DISCERNERE

Uno sguardo profetico sugli eventi

SE L’INFERNO RITORNA A FAR NOTIZIA

Quel sommesso accenno del Papa rompe la solitudine
di chi offre indifferenza in cambio d’indifferenza,
richiama alla coscienza. Ma chi ripeterà le sue parole?


Gianni Baget Bozzo

Correva l’antico avvertimento: «Ricordati i tuoi novissimi e non peccherai», diceva la saggezza cristiana. I «novissimi» erano gli ultimi avvenimenti della vita umana oltre il tempo: la morte, il giudizio, l’inferno, il paradiso. Oggi il motto non corre più nemmeno nelle parrocchie, forse nemmeno nei movimenti, salvo i neocatecumenali. Eppure il Papa ha sentito l’obbligo pastorale perché dottrinale di ricordare ai fedeli che l’inferno esiste. Ha subito aggiunto la speranza che ci vadano in pochi e che sia un terminale d’eccezione. Dell’inferno parla il suo Catechismo della Chiesa cattolica ed è ai fedeli d’una parrocchia romana che ha fatto quest’affermazione quasi sottovoce, non l’ha destinata al pubblico dell’omelia del mercoledì o dell’angelus domenicale. Pure, l’avvertimento ha fatto subito notizia e sono apparsi sui giornali gli affreschi infernali del Signorelli, una delle più efficaci rappresentazioni dell’immaginario medioevale.
I «novissimi» sembrano troppo duri per essere detti oggi. Eppure solo il loro accenno sommesso fa notizia, come se rispondesse a qualcosa di cui si sente la mancanza. I «novissimi» infatti ci dicono che ciò che fa l’uomo non è indifferente a Dio e acquista le sue dimensioni. L’azione umana è giudicata dalla sapienza infinita, è oggetto di un’attenzione scrupolosa che considera e rispetta la libertà ma giudica l’atto. Insomma, il mondo non teletrasmesso ha sempre un pubblico; è guardato da un testimone invisibile che considera gli atti umani come qualcosa che tocca la sua realtà infinita.
Il Papa ha legato il concetto d’inferno a quello di peccato, all’idea che l’azione dell’uomo ha un valore innanzi all’eterno e segna agli occhi di Qualcuno il peso eterno della sua esistenza. In un mondo in cui si credono i «novissimi» non esiste l’indifferenza dell’uomo all’altro uomo. È infine quello che si chiede quando si domanda la libertà degli atti e dei diritti: si chiede l’indifferenza. Ogni individuo è una monade che guarda solo se stessa. Di se stesso è l’unico testimone e, impropriamente, si può dire che è l’ultimo giudice. Per questo pensare che il mio atto abbia la dignità di essere un peccato per una presenza infinita, toglie la possibilità dell’indifferenza non solo alle mie azioni ma ai miei desideri, intenzioni e scelte.

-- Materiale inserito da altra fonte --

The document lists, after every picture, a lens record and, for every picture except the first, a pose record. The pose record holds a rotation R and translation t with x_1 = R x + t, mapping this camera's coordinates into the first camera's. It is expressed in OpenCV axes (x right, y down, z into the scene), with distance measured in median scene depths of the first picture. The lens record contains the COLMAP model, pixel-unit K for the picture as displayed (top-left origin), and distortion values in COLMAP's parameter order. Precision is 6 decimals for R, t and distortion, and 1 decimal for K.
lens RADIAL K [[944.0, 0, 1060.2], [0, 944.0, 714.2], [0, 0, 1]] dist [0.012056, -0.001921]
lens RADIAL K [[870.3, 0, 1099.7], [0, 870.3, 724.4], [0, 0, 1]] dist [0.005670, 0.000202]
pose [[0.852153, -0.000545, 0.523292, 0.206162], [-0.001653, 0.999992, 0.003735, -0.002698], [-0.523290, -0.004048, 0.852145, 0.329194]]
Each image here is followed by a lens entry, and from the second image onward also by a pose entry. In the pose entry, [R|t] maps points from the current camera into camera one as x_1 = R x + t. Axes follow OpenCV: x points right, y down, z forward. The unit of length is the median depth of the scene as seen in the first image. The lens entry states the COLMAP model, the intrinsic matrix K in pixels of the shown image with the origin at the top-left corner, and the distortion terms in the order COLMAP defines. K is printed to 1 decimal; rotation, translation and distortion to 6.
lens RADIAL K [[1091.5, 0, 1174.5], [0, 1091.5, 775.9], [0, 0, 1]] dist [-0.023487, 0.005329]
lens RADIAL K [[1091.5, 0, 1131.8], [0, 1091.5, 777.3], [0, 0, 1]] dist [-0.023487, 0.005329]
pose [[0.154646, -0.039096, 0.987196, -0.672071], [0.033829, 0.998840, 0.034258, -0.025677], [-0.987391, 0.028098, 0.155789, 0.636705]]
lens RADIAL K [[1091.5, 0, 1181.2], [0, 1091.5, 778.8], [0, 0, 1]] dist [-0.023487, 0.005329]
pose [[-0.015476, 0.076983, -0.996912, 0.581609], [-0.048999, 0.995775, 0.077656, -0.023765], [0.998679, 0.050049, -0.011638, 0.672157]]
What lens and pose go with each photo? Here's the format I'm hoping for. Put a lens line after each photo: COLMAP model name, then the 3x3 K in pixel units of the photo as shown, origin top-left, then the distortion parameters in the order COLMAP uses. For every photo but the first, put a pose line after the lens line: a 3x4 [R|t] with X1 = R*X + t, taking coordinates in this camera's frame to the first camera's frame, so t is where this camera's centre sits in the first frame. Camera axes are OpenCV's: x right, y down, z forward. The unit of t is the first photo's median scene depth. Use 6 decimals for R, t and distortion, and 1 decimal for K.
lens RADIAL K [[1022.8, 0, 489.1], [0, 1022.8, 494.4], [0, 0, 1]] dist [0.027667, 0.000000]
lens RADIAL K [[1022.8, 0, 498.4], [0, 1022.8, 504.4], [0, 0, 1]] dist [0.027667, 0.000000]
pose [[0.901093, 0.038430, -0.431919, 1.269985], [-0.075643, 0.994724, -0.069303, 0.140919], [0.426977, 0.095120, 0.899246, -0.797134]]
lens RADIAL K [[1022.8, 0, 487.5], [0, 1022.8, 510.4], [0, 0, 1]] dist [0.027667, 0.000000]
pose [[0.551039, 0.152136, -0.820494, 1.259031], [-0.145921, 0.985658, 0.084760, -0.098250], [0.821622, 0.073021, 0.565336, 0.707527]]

Un testimone invisibile costruisce l’uomo interiore. È facile vedere quanti concetti laici siano legati a quello del Qualcuno invisibile che giudica il cuore: il concetto stesso di coscienza e anche quello di libertà sono legati al fatto che siano le mie intenzioni, non i miei atti né i miei risultati, a costituire me stesso.
La cultura postcristiana mantiene il concetto dello sguardo invisibile sui nostri atti, ma li ritiene come murati in noi stessi. La condizione dell’uomo che non ha più la fede nei «novissimi» è la solitudine. Non era così nel mondo pagano in cui gli atti esteriori non dipendevano dalle intenzioni, non esisteva l’uomo interiore, non esisteva la coscienza giudicante noi stessi che oggi abbiamo. Per questo l’inferno suscita interesse; rompe l’idea della solitudine, mostra le nostre intenzioni e il nostro cuore come oggetto d’uno sguardo e d’un giudizio. Il Papa che parla d’inferno provoca un’attenzione non legata a fatti esteriori come i Dico, ma risponde alla coscienza, il residuo cristiano che vive nel tempo della secolarizzazione e pensa di conservare se stessa offrendo indifferenza in cambio di indifferenza. Ma da questo a pensare che il Papa sia seguito e che i «novissimi» ritornino nel linguaggio parrocchiale ci corre. Chi parlerà oggi del peccato che non nuoce a nessuno in particolare, ma offende Dio nella sua pura realtà interiore, come intenzione e non come atto? Lo sguardo di Dio come atto sulla nostra vita determina mondi diversi dalla distinzione tra lecito e illecito. Pone la differenza tra peccato e grazia, tra il contrasto con lo sguardo divino o la sua fusione con esso.